Da in Deutschland alle Milchaustauscherhersteller je nach der Preisentwicklung der einzelnen Komponenten ihre Zusammenstellung gegebenenfalls von Charge zu Charge verändert haben, sollte auch auf der Grundlage dieser Studie nicht davon ausgegangen werden, dass vorsätzlich kontaminierte Futtermittelkomponenten eingemischt worden waren. Die Art der Herstellung und die Zusammensetzung der Komponenten entsprachen in dem kritischen Zeitraum der üblichen Herstellungspraxis. Vielmehr ist es denkbar, dass ein unbeabsichtigter Zukauf kontaminierter Einzelkomponenten Auswirkungen auf mehrere Chargen (mehrerer Hersteller) und somit auch auf die Infektion einer größeren Anzahl Rinder gehabt hat. Für tiefergehende Analysen ist es daher notwendig auf Einkaufszeitpunkte, Rezepturen und Mischungsverhältnisse der Hersteller zurückzugreifen, um diejenigen Einzelkomponenten zu identifizieren, die möglicherweise mit Prionen kontaminiert waren. Dies könnte mit den vorliegenden Daten abgeglichen werden und somit eine tiefergehende Risikoanalyse des durch Milchaustauschereinsatz in Deutschland entstandenen Risikos ermöglichen.

In dieser Studie konnte kein Zusammenhang zwischen dem Einsatz von Kraftfuttermitteln bei Kälbern und Kühen und einer BSE-Erkrankung festgestellt werden. In Großbritannien hingegen konnten von der Arbeitsgruppe um Wilesmith statistisch signifikante Zusammenhänge für das Verfüttern von Aufzuchtfutter an Kälber und der BSE-Erkrankung mit Hilfe der dort durchgeführten analytischen Studien aufgezeigt werden.
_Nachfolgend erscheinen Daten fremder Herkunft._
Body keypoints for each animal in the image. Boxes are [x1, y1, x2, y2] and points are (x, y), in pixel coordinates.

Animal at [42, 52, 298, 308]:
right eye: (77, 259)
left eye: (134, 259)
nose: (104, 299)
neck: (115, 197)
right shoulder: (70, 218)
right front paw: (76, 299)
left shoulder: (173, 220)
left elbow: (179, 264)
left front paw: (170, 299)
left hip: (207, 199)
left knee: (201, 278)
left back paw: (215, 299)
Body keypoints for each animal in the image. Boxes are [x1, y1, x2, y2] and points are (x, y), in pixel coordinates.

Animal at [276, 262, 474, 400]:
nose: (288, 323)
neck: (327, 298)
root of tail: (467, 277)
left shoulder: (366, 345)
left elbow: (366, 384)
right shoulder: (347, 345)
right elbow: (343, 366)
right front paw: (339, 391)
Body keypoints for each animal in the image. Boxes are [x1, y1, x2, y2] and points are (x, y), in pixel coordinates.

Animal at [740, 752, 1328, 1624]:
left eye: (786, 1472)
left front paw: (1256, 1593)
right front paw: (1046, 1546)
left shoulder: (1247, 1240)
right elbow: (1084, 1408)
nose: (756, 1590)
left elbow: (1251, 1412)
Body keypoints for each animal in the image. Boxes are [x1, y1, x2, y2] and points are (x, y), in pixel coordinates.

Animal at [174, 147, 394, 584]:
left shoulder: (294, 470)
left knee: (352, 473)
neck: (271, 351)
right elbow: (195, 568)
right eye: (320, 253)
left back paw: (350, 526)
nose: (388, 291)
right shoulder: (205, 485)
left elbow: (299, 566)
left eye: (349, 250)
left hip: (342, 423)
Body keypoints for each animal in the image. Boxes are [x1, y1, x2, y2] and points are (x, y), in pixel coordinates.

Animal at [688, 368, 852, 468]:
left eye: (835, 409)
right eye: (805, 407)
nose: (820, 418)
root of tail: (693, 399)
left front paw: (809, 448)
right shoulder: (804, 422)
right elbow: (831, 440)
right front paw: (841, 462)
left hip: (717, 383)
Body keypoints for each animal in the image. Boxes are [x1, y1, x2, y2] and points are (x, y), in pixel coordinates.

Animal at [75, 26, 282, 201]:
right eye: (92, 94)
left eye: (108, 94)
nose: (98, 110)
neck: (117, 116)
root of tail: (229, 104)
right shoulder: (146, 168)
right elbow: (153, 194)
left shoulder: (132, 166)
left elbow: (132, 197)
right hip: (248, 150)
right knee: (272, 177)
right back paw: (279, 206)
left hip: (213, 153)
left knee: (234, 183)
Zudem wird vermutet, dass auch Diättränken, die während des Durchfallgeschehens bei Kälbern eingesetzt werden, für die Verbreitung des infektiösen Agens verantwortlich gewesen sein könnten (KAMPHUES, persönliche Mitteilung). Hierbei wird angenommen, dass während eines Durchfallgeschehens mit einer geschädigten Darmschleimhaut der BSE-Erreger leichter aufgenommen werden konnte. Das Prion könnte dabei in einer kontaminierten Futtermittelkomponente der Diättränke enthalten gewesen sein.